Anonymity reduces the fear that users will face physical retaliation for their comments and makes them more inclined to speak their mind, he said.
"I guess if you're standing on that soapbox on the street making a comment, someone can throw a tomato at you," Magel said.
"But (on TalkBack), the worst that will happen is someone saying, 'I disagree with you, and here's why.' "
Magel acknowledged anonymity also can embolden people to say outrageous or offensive things they otherwise wouldn't say.
But if the newspaper were to pick and choose what appears on TalkBack, he said, it would become liable for the site's content.
"We become the editor and then we, ourselves, are liable for the comments that are made," Magel said. "It's definitely a liability issue."
He said Lancaster Newspapers is "seriously looking at" upgrading its system so that posters could rate their fellow commentators.
Comments that other posters find objectionable would be pulled, and the offending poster could lose his/her privileges.
But for now, Magel said, no changes are planned for TalkBack, which has been in existence since 2000 and has 982 registered users.

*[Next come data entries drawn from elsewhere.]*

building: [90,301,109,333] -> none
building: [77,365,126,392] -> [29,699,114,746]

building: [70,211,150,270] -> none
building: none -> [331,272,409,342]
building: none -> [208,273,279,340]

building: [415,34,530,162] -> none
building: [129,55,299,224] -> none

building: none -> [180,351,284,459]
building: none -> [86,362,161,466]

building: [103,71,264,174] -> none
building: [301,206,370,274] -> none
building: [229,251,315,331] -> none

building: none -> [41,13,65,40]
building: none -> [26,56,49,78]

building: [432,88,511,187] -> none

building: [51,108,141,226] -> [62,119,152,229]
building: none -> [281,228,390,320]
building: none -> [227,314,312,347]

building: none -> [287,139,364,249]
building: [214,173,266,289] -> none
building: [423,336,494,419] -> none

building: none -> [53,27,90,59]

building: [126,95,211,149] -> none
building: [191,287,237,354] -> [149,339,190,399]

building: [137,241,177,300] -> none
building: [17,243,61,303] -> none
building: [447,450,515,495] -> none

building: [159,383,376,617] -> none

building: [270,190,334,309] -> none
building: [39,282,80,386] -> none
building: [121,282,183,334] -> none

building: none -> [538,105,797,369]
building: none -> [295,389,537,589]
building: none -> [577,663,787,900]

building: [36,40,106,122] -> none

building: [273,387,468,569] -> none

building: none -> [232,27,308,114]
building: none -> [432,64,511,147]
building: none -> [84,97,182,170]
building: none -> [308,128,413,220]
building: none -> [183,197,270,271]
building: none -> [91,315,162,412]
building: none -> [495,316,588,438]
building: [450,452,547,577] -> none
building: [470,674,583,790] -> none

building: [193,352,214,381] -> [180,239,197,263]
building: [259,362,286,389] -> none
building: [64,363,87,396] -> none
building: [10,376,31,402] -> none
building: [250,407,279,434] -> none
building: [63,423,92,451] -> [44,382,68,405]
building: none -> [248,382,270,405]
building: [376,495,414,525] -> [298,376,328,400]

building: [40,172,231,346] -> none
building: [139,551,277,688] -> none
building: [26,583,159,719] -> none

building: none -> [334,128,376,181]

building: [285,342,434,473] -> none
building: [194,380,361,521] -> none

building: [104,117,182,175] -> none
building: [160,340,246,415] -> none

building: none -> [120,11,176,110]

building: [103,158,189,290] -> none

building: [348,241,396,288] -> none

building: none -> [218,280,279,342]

"The people who are on TalkBack really love it," he said. "They do like to read what other people are saying."
Crystle said he wants to work with the newspaper and the online community to try to weed out the offensive comments that appear online.
"I think it will take a little bit of leadership from Lancaster Newspapers and the online community to police itself," he said.
"It's very hard to change a bigot, but we can certainly prevent them from spreading their filth. It's not acceptable in America, I'm happy to say."